Chartered Institute of Building

3 min read Partner content
  • Charter was launched in 2021 to help industry improve diversity and inclusion
  • Laing O’Rourke becomes 100th company to sign the charter
  • CIOB says improving diversity creates a more inclusive sector and will help address skills and worker shortage

More than 100 companies from the built environment sector have signed a charter committing to improving diversity and inclusion in the industry.

The Chartered Institute of Building (CIOB) launched its Diversity & Inclusion Charter in 2021 which asks businesses to sign up to five key commitments to foster a more diverse and inclusive workspace. They are purposefully tailorable to any size of organisation and environment to facilitate maximum participation and acknowledge that not all firms have the same resources to dedicate to the cause.

The five commitments are:

1 – Show leadership
2 – Make a plan
3 – Shape the culture
4 – Be transparent
5 – Be accountable

Signatories have been growing steadily since the launch and, in early October 2022, Laing O’Rourke became the 100th organisation to add its signature to the charter.
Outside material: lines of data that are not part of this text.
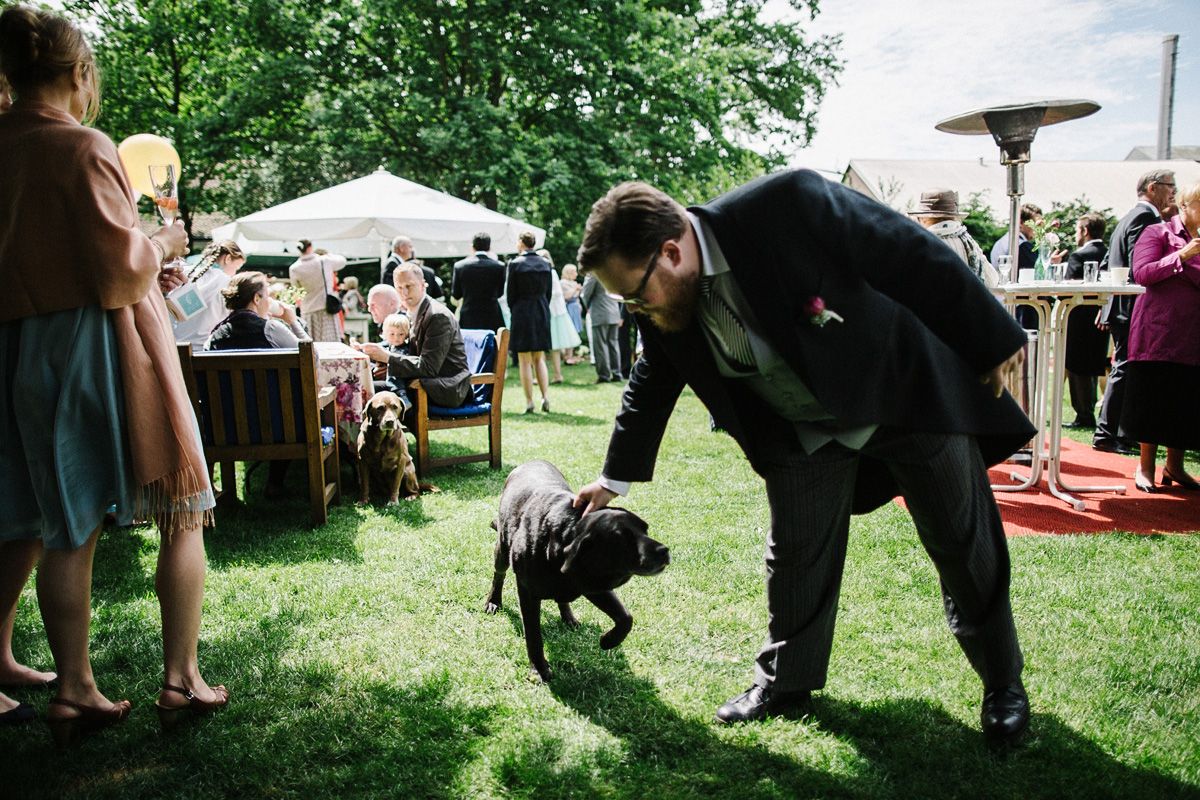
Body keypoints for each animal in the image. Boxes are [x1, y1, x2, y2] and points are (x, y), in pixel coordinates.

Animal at [487, 460, 676, 681]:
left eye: (645, 529)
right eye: (623, 539)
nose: (664, 551)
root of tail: (532, 461)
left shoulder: (594, 585)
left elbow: (626, 618)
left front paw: (608, 641)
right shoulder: (528, 593)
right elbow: (534, 635)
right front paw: (539, 668)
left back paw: (568, 617)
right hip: (502, 547)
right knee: (499, 575)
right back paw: (493, 601)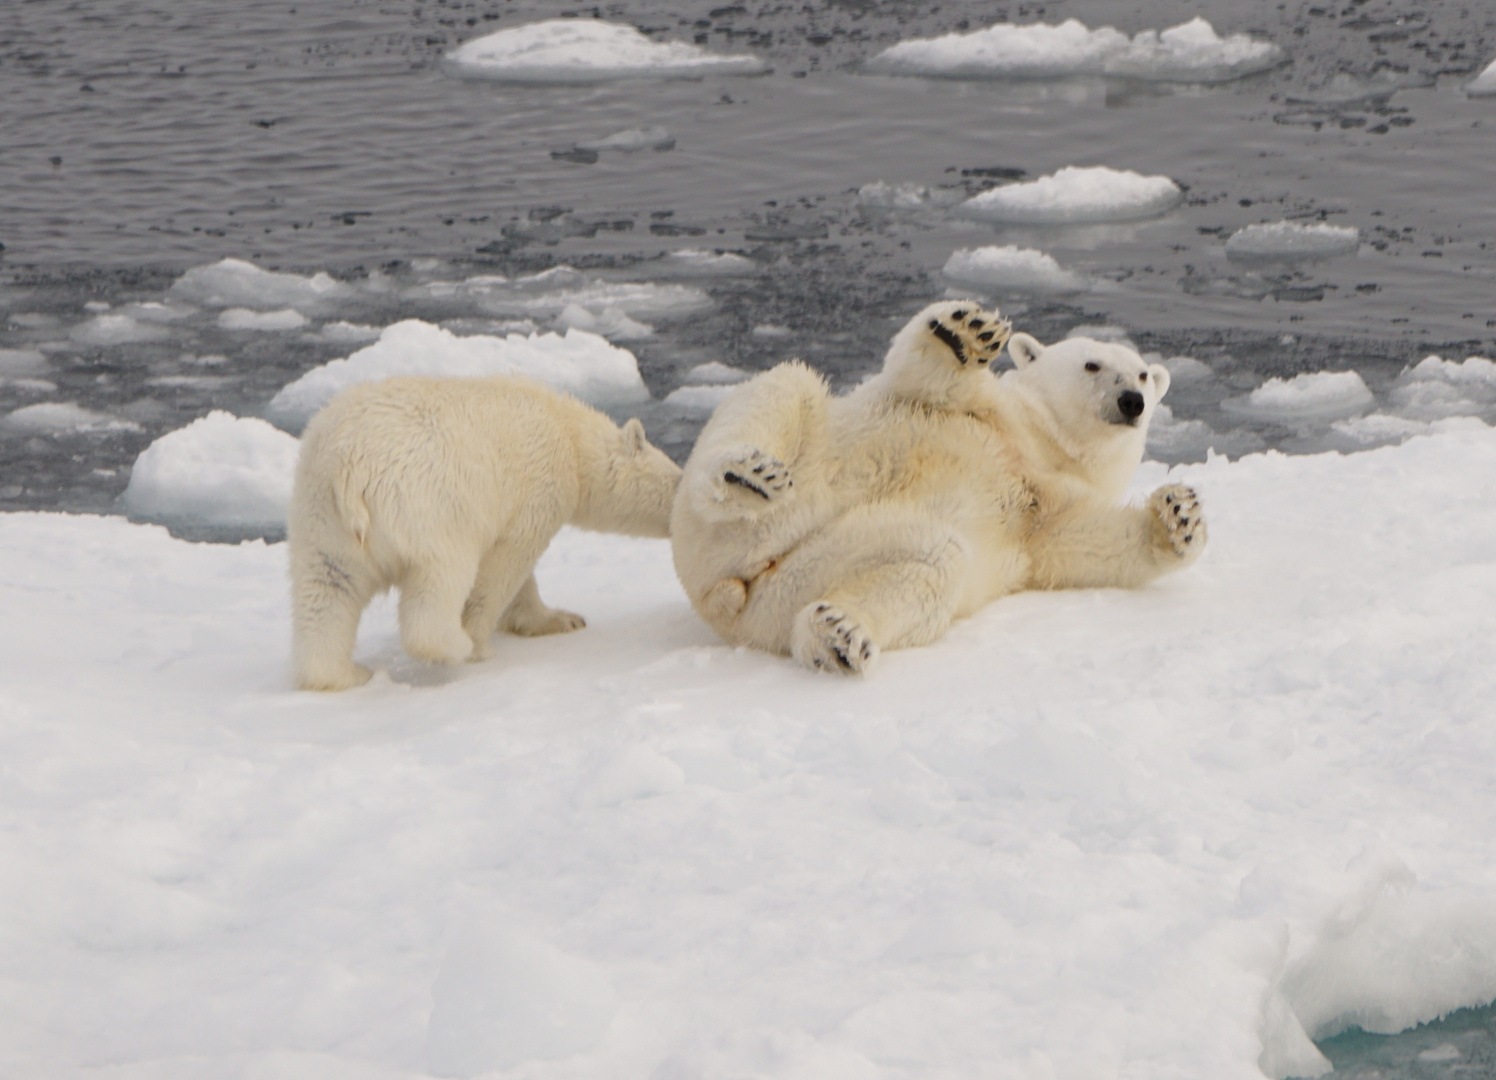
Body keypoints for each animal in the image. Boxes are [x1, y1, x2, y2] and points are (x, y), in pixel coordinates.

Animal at [287, 372, 685, 691]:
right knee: (441, 578)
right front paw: (481, 643)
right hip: (429, 504)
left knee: (327, 588)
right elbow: (506, 564)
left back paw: (343, 674)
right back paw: (454, 644)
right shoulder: (536, 488)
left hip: (319, 515)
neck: (570, 437)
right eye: (677, 479)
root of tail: (349, 469)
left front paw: (562, 619)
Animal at [673, 300, 1208, 673]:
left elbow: (1092, 544)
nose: (1132, 400)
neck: (1041, 443)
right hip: (773, 486)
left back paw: (837, 633)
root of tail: (723, 594)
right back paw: (744, 475)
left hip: (795, 581)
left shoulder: (1045, 514)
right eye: (1092, 364)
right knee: (784, 388)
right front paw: (967, 331)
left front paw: (1180, 515)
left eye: (1143, 373)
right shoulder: (987, 410)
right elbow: (924, 376)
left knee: (930, 559)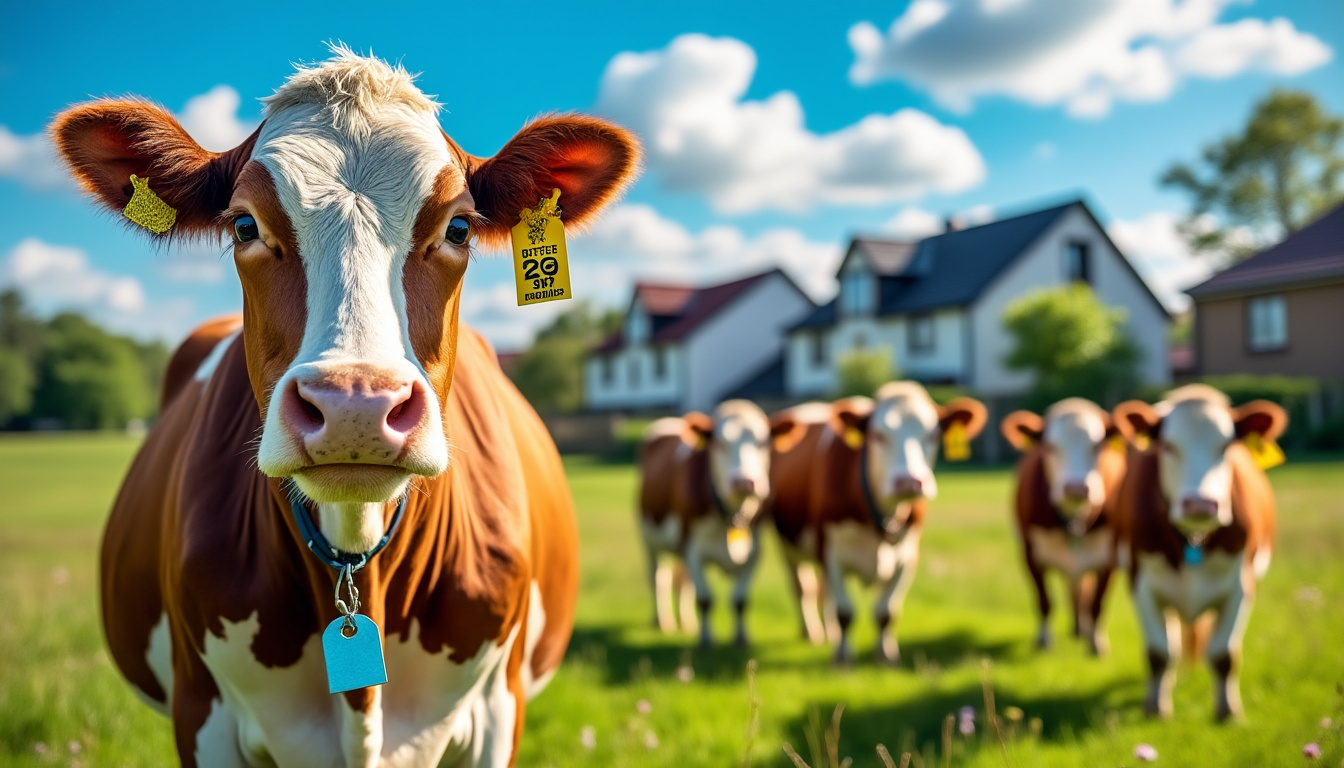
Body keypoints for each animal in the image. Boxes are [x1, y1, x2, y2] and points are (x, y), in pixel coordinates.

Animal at [637, 400, 785, 648]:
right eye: (718, 443)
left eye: (763, 442)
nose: (744, 482)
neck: (732, 516)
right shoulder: (693, 550)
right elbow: (705, 599)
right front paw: (705, 641)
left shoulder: (754, 553)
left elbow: (740, 600)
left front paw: (741, 638)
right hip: (649, 541)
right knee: (659, 579)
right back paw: (663, 622)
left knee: (683, 582)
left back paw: (686, 622)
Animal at [769, 383, 987, 664]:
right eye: (877, 435)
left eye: (933, 436)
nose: (909, 481)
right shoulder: (829, 552)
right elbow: (845, 611)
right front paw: (843, 658)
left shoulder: (907, 556)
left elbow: (886, 611)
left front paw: (886, 655)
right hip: (788, 546)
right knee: (802, 588)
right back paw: (812, 633)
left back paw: (829, 633)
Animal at [1001, 399, 1126, 656]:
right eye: (1050, 447)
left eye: (1098, 446)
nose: (1076, 487)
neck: (1074, 521)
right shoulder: (1030, 554)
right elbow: (1044, 600)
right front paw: (1043, 640)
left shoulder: (1111, 557)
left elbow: (1097, 602)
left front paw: (1096, 643)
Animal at [1112, 385, 1286, 721]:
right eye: (1168, 445)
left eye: (1226, 446)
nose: (1201, 504)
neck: (1192, 539)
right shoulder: (1140, 584)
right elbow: (1158, 652)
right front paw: (1155, 707)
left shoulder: (1241, 587)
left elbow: (1223, 654)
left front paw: (1228, 711)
Mark Harrison, Head of EDI at CIOB, said: “Having 100 companies signed up to the charter is a massive milestone for us and our industry and demonstrates positive progress towards a more inclusive, welcoming, and representative sector. Signing the Charter enables companies to show they want to help make the industry more representative of the wider population and sends a message to potential recruits that they want to attract the best talent from all walks of life, which its recognised improves employee belonging and enhances credibility with clients. The number of companies signed up to the charter continues to grow and we look forward to even more opting to join.”

Construction remains a male-dominated industry across the globe. In the UK, women make up around 15% of the construction workforce*, with 2% of those working on-site. This figure is even less for those from a Black, Asian and Minority Ethnic (BAME) background who only make up 6% of the workforce**. This stark under-representation points to one obvious solution to the current and on-going skills shortage in the Construction sector.

Mark added: “It’s important we also consider how the EDI agenda can be of benefit to individual companies, the industry, and beyond. It also creates huge potential for addressing the people and skills gap in the industry. With only 2% of on-site operatives currently being women, for example, there are some obvious answers to this problem. We have such a broad range of existing and developing roles in the sector that offer excellent careers. We need to make sure we are attracting people with different, diverse life experiences, and skills into these roles. That will be for the benefit of everyone working in the sector and those making use of the buildings we produce.”